Linux Journal Offers Artistic Immortality
In order to make it easier for users to evaluate and learn to use free software available on the Internet, Linux Journal will be changing our author contract to encourage authors to contribute articles to free software or free documentation projects after they have been published in Linux Journal.
Contributors already are taking advantage of the policy, which promises to help people browsing the Web for new free software to try. It will also keep documentation up to date. The option of contributing articles to free projects has been available to Linux Journal authors since its founding. It is now being added to the author contract to make it clear to all authors that the option is open to them.
Linux USB maintainer Greg Kroah-Hartman, who wrote a Linux Journal article on USB device drivers that was recently accepted into the Linux kernel source tree, said he is happy with the new policy. "It will allow projects to offer professional grade documentation directly with their software, making it easier for users to have access to it", he said. Kroah-Hartman recently began writing a new column on device drivers for Linux Journal, and he said plans to submit the columns as well. The USB article originally appeared in the October 2001 issue, and it is in the kernel as of version 2.5.3-pre6.

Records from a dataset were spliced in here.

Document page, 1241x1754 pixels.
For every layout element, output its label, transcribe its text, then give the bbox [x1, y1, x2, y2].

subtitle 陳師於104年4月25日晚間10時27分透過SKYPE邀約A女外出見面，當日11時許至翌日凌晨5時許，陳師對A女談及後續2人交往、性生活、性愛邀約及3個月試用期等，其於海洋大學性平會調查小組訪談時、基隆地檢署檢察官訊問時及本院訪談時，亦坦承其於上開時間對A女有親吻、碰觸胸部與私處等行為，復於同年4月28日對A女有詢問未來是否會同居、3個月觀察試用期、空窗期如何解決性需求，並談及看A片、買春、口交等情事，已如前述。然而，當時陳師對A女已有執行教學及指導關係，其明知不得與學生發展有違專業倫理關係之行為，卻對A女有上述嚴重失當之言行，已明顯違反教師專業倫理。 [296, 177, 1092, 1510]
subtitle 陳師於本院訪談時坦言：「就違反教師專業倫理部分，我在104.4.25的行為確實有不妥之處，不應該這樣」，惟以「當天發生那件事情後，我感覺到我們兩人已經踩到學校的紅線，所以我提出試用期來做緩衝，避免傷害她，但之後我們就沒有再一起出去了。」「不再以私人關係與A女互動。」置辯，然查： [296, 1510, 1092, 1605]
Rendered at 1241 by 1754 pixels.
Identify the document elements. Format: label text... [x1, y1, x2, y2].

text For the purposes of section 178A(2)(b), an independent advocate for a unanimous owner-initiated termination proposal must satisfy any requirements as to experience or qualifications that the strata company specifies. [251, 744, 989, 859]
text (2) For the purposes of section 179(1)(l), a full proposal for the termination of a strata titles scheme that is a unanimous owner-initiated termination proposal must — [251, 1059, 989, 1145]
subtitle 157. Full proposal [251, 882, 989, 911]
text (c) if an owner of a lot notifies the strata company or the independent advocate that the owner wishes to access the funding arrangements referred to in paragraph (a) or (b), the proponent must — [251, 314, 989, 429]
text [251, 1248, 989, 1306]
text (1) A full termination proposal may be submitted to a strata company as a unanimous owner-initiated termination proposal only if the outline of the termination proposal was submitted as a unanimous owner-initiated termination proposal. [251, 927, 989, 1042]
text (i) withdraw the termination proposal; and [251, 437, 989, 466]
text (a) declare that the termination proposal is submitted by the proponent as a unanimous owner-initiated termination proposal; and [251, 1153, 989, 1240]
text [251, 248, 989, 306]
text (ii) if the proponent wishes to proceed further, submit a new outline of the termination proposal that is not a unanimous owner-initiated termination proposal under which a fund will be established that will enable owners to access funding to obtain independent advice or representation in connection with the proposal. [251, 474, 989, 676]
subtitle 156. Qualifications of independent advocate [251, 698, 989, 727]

Keeping articles in software distribution channels will help keep them up to date, as people who modify the code can check and fix the relevant documentation at the same time. "If the software changes, the documentation must be updated to reflect these changes", Kroah-Hartman added. "This ensures that anyone who picks up the software package for the first time reads the correct information. If any user realizes that what they have read is different from what the software really does, they will instantly start to doubt all of the documentation."
Nick Moffitt, who wrote the GAR software build system and the article "GAR: Automating Entire OS Builds", said that it is important to modify the bundled version of the article to match new functionality in the software. He writes:
Some major features of GAR have changed since I wrote the article from the May/June issue of Embedded Linux Journal. The GAR system now separates the notion of the compilation install directory (such as /home/rms/new_file_tree/) and the prefix (such as /usr or /). Because our software needs to know it has to look in /etc for config files when it runs, rather than /home/nick/build/etc/, this was extremely important.
But this also means that users and developers need to keep track of a new variable: $(DESTDIR). This single change has made a little more work for package maintainers, but it has improved the system's usefulness significantly. If the documentation were fixed in the pre-DESTDIR days, it could be devastatingly confusing and misleading to the user.
The only options in such a world would be to rewrite the documentation from scratch (a difficult task, especially if one needed to make the new documentation seem as different as possible from the original), ignore the documentation altogether (misleading the user) or abandon the project.
So much documentation is out of date these days, why bother deliberately creating this sorry state of affairs?
And, in answer to the question, "How will this help Artists?", Moffitt says:
"One of the reasons to produce Art is to ensure a sort of immortality. By allowing one's work to be kept relevant, this can be achieved. Richard Stallman hasn't written much code in gcc or gdb in a while, yet his contributions toward them would have been forgotten if he had not let others take the reins and keep them up to date. Per Cederqvist hasn't written much of the CVS documentation in years, yet it's still called "The Cederqvist Document".
"The ability to modify works provides a rich palette from which to construct new Art."
Don Marti is editor in chief of Linux Journal.